# Exercise aim
Search the lines of the records for the word "upon", and copy every line that has it.

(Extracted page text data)
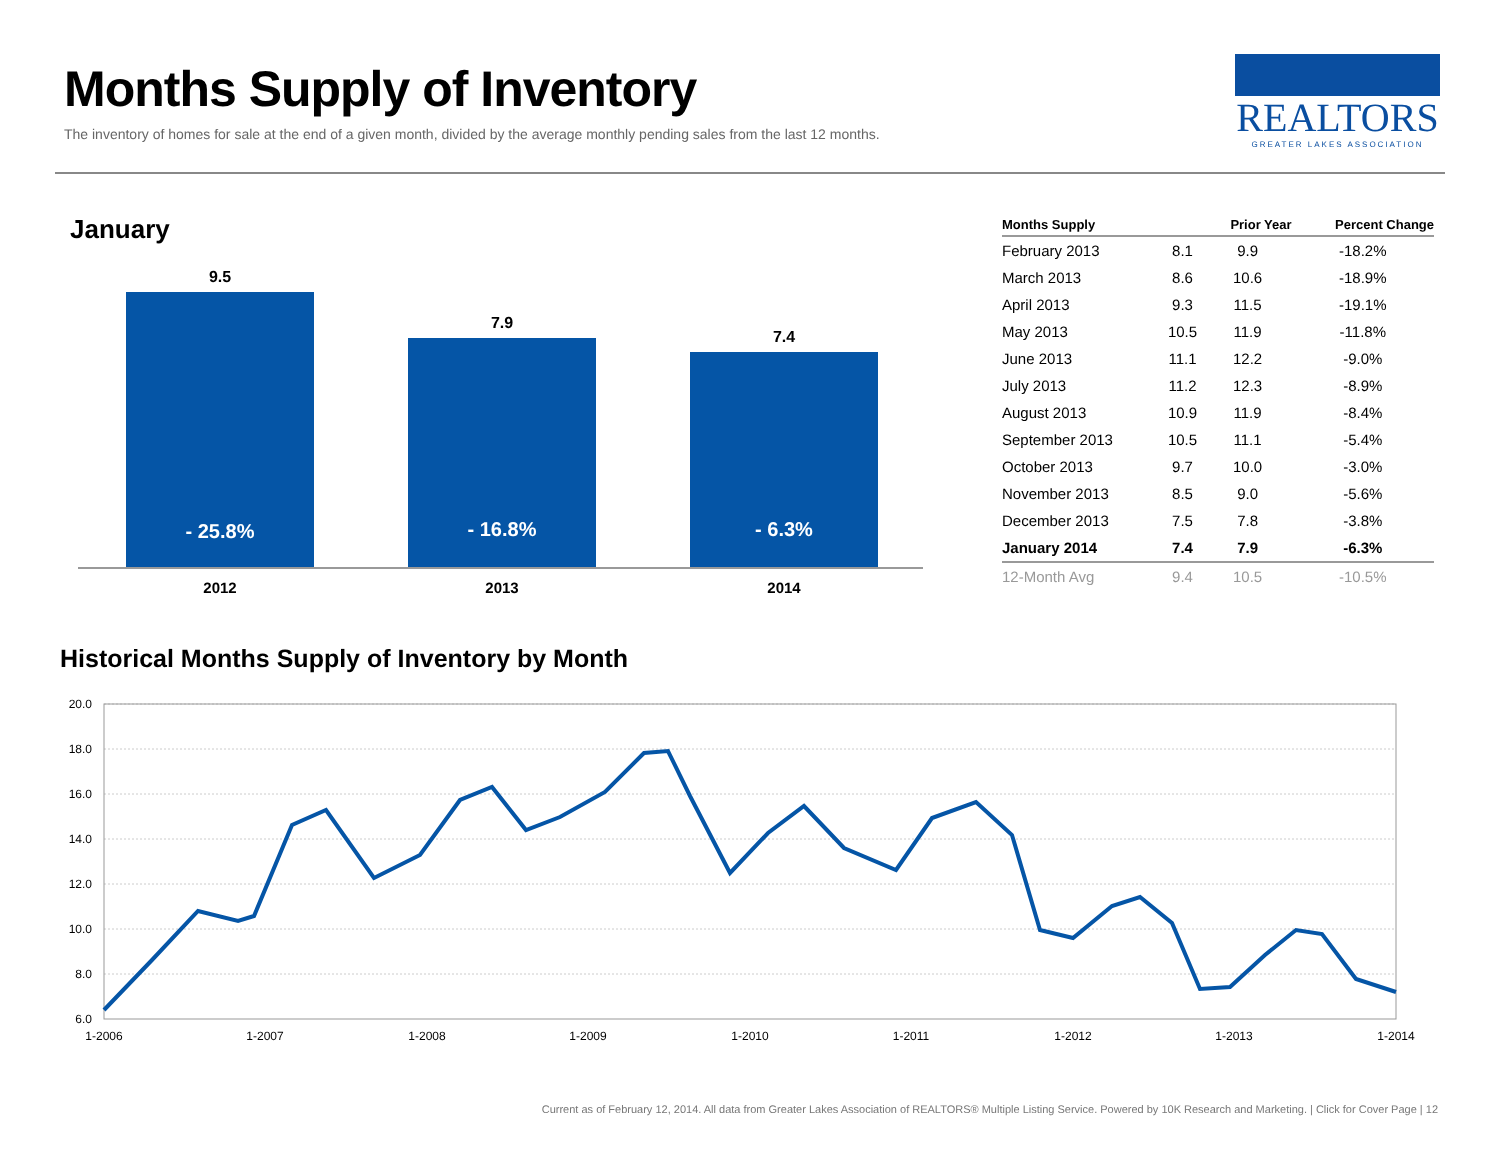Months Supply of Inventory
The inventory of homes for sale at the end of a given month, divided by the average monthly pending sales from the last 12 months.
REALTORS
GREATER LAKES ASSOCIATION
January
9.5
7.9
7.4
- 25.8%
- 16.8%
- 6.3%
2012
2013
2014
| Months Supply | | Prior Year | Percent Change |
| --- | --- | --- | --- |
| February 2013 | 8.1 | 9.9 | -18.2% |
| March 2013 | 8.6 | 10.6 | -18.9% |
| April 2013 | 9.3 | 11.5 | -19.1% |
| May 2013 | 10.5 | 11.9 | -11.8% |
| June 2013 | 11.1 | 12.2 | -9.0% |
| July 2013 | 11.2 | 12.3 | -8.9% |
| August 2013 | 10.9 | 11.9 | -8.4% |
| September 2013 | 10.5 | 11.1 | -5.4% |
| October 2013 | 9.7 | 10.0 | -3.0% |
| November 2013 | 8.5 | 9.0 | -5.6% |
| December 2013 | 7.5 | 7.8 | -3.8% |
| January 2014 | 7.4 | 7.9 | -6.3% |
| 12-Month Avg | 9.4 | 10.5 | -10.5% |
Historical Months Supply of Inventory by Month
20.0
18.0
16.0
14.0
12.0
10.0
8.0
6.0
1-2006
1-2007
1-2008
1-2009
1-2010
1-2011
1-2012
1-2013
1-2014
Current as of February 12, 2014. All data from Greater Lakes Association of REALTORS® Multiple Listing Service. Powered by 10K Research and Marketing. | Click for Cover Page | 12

* * *

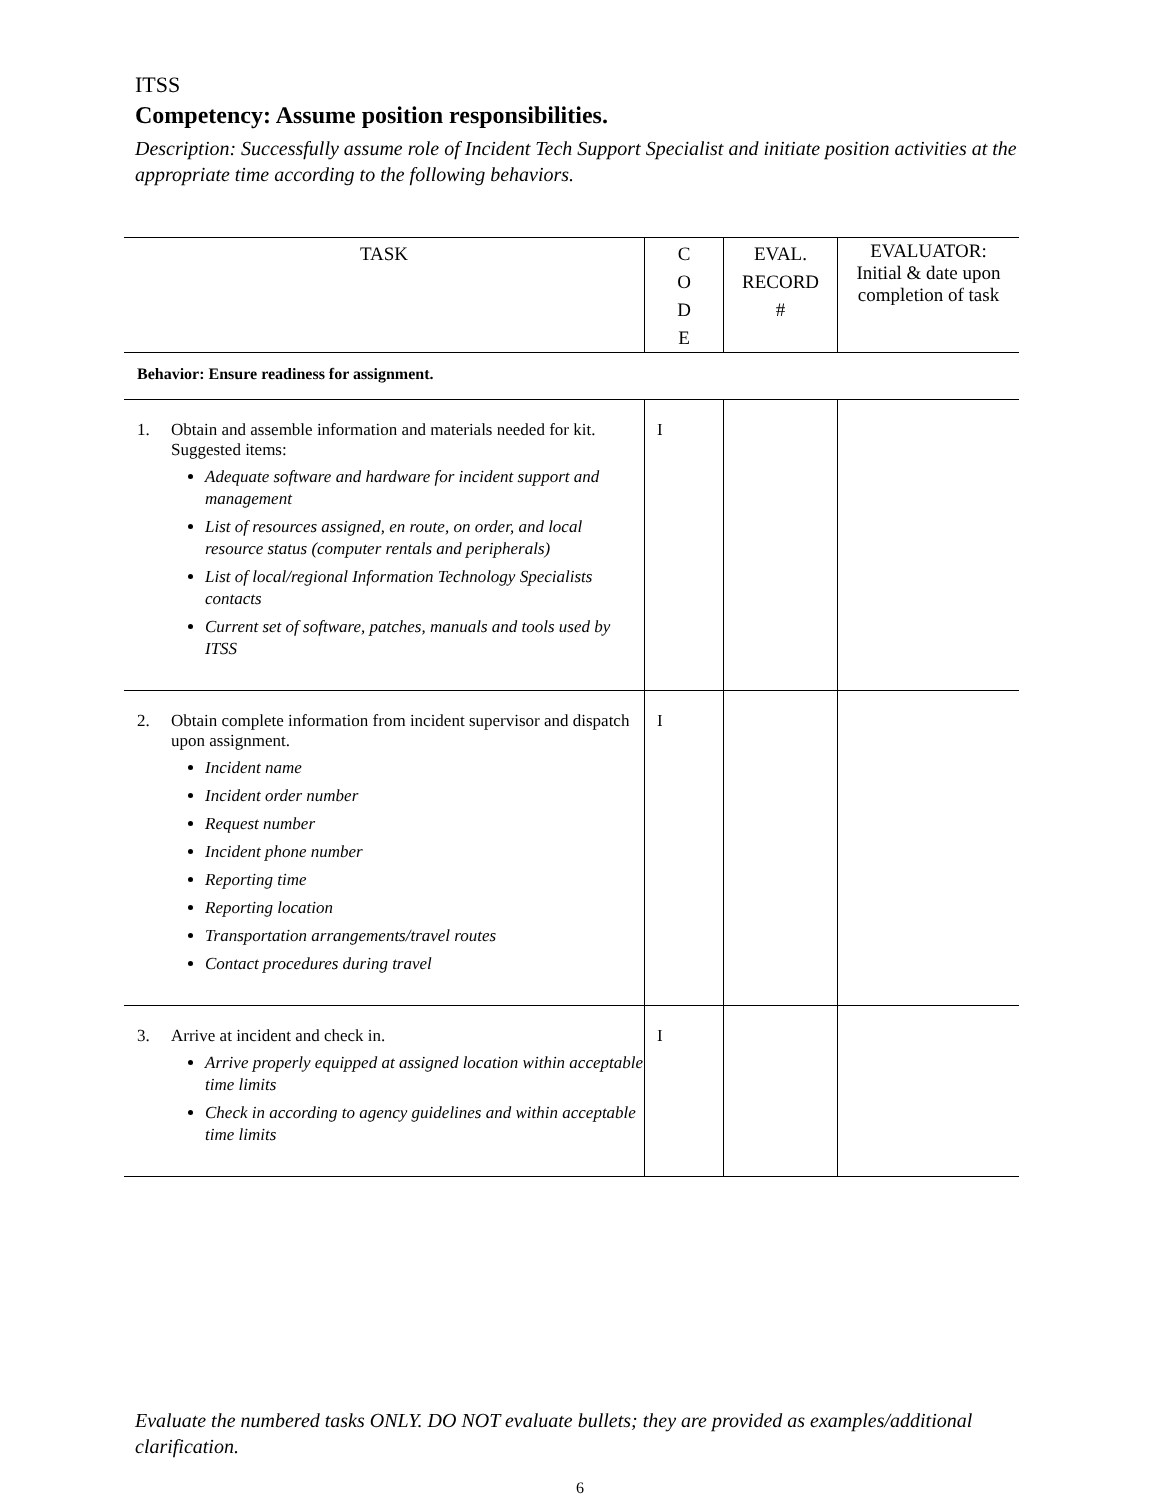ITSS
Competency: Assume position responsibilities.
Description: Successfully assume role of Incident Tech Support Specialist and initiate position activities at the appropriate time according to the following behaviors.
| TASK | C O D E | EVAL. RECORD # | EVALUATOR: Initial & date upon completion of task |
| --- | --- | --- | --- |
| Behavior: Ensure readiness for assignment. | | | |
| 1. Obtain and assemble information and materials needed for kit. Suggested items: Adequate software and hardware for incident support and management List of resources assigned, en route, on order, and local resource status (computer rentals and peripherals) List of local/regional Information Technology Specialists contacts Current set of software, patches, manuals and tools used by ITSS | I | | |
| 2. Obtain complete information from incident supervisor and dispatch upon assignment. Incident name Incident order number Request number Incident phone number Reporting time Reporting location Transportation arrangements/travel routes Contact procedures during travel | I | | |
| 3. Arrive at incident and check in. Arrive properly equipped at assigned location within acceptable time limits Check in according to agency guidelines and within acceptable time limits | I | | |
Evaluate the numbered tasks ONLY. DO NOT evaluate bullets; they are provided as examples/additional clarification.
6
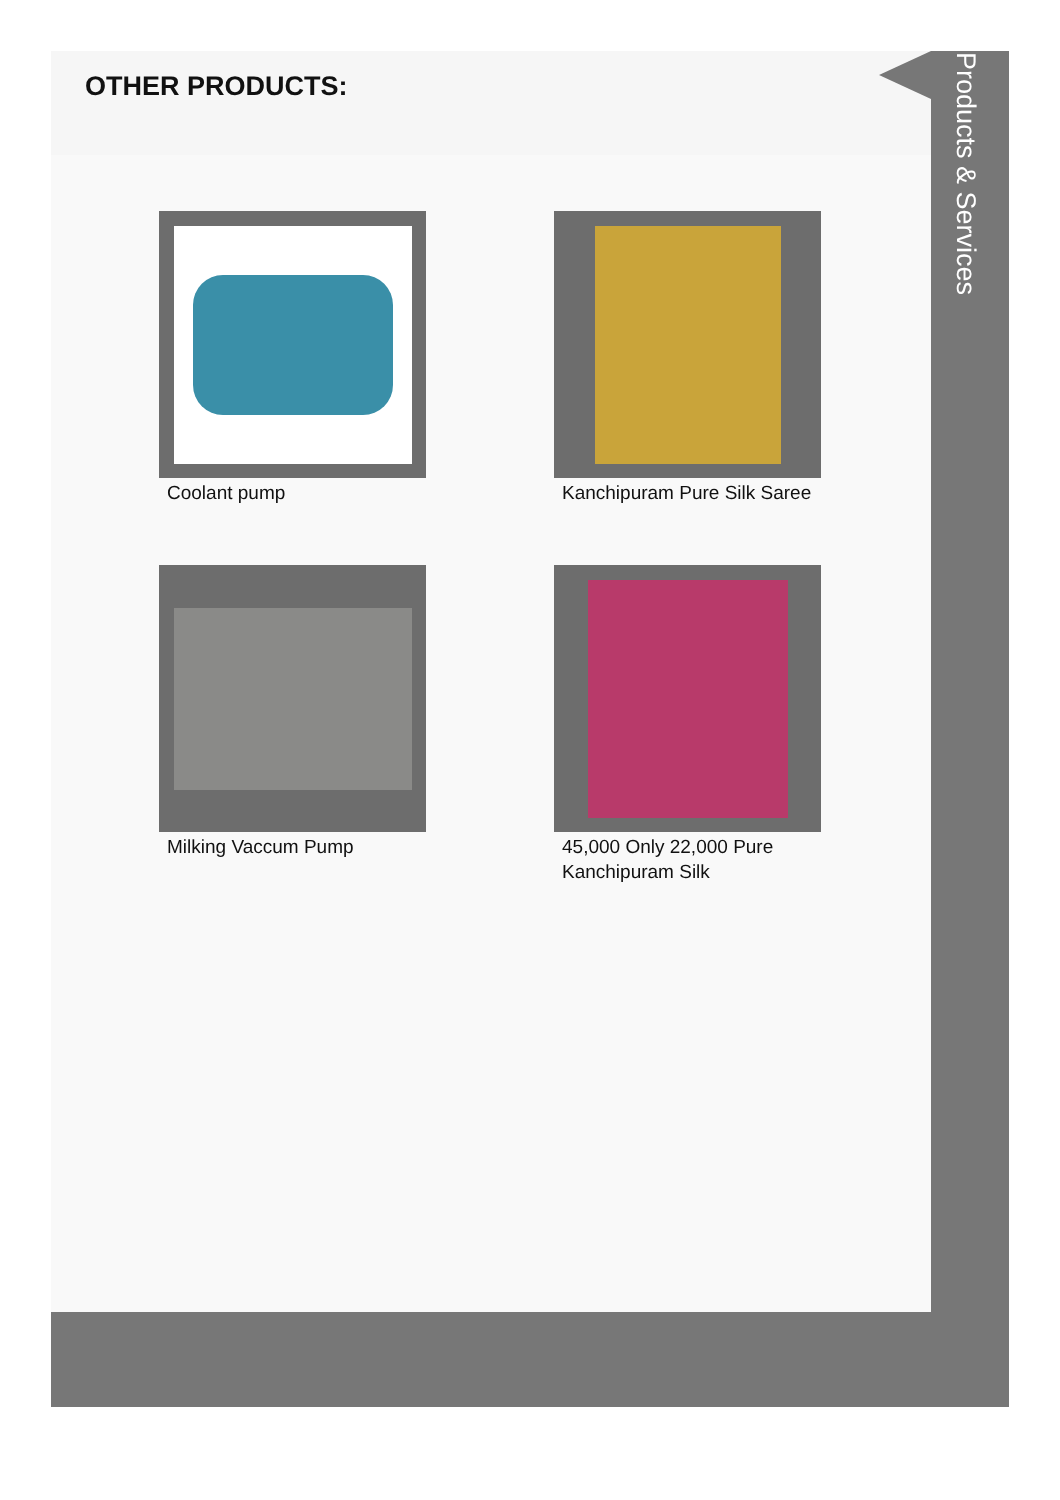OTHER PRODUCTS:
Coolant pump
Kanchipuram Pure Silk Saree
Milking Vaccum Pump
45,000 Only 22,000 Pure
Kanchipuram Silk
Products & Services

# Solved exercise
| TASK | C O D E | EVAL. RECORD # | EVALUATOR: Initial & date upon completion of task |
| 2. Obtain complete information from incident supervisor and dispatch upon assignment. Incident name Incident order number Request number Incident phone number Reporting time Reporting location Transportation arrangements/travel routes Contact procedures during travel | I | | |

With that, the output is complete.